(Yicai Global) Oct. 9 -- China needs to reform to increase its supply of quality assets, Shen Minggao, chief economist at GF Securities Co. [SHE:000776], told Yicai Global in an exclusive interview.
Asset-heavy industries face larger risks, while those without the need for major assets, such as new-economy, consumer and services sectors, enjoy greater growth potential, he added.
Shen recommends investors keep an eye on the consumer market and avoid investment-driven industries. Consumption growth in China is stronger than many investors had expected as the younger generation is much more willing to spend than their parents were, he said.
The new economy is another focus area, Shen added. He believes that China’s new economy, including online and green industries, are more vigorous than that of many other countries. Unlike cyclical industries characterized by volatility, these areas are more sustainable and merit more long-term attention and investment.

INFORMATION SHOWN
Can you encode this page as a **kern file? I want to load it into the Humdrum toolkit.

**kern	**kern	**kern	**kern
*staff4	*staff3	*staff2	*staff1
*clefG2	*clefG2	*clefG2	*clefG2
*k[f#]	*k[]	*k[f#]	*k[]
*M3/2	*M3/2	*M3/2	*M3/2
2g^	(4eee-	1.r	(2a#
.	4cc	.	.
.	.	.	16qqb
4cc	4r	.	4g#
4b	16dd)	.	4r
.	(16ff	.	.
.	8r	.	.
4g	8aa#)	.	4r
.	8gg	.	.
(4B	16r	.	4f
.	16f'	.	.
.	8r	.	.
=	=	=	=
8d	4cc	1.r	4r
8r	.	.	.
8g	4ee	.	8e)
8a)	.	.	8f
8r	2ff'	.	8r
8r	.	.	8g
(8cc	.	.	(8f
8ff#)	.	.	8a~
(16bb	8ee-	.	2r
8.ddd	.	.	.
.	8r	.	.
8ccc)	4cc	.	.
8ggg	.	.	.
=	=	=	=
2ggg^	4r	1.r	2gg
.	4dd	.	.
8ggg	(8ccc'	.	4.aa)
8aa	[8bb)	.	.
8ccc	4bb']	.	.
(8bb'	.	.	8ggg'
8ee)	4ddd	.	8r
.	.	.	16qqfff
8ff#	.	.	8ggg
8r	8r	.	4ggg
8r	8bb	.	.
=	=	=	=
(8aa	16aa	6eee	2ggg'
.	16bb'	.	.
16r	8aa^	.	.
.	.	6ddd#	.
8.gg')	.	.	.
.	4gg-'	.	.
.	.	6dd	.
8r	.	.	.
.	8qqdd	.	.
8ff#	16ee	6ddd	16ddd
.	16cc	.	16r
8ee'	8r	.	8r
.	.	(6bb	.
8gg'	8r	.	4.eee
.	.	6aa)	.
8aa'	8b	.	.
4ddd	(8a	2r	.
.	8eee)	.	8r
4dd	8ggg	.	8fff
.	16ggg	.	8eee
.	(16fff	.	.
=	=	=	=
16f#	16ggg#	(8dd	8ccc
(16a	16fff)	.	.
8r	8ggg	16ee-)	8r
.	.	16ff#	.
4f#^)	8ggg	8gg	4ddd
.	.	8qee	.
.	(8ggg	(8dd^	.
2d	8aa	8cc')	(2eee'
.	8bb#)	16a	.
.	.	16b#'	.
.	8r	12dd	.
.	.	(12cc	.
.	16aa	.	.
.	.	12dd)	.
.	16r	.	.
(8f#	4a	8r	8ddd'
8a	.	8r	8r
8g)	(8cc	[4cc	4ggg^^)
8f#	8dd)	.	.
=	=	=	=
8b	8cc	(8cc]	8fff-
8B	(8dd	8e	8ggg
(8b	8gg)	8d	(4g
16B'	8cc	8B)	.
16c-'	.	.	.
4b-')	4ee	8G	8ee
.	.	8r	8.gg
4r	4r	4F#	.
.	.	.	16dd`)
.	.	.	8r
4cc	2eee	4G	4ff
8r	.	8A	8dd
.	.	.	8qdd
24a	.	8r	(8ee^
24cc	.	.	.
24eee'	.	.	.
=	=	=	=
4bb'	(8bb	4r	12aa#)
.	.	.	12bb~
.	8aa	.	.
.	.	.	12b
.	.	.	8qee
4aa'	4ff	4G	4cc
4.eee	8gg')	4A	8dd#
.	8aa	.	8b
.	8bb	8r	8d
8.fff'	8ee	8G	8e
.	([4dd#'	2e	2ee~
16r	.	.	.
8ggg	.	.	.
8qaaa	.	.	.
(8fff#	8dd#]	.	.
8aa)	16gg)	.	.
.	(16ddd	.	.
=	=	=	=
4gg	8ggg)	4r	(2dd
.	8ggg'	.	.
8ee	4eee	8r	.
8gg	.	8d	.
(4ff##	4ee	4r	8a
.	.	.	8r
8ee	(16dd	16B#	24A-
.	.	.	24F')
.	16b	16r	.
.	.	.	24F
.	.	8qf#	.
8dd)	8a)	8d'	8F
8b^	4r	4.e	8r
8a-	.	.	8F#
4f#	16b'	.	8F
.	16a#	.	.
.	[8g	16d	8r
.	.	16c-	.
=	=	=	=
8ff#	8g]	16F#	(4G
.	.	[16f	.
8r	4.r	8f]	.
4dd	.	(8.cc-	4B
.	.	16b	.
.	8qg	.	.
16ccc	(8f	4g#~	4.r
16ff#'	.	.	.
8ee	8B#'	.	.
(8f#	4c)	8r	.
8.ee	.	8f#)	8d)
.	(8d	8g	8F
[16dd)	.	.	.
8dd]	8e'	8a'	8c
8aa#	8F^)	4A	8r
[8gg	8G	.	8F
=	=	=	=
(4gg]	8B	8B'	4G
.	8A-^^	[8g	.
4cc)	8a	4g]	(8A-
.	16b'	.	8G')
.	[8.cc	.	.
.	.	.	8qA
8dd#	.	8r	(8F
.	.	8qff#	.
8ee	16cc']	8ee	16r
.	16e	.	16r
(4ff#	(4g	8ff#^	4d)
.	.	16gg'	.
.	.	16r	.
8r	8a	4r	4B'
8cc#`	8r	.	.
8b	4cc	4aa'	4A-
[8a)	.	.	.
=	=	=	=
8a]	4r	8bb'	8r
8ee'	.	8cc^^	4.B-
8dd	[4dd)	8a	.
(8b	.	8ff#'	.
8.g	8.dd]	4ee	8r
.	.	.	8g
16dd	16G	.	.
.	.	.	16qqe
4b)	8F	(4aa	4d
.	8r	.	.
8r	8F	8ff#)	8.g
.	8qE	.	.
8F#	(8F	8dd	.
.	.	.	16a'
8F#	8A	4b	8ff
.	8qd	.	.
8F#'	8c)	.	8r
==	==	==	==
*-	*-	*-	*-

WRITTEN EXERCISE
Translate this sentence from the article on China's economy into Spanish: "Shen recommends investors keep an eye on the consumer market and avoid investment-driven industries."

ANSWER FOR THE TASK
Shen recomienda a los inversionistas que estén atentos al mercado de consumo y que eviten las industrias impulsadas por la inversión.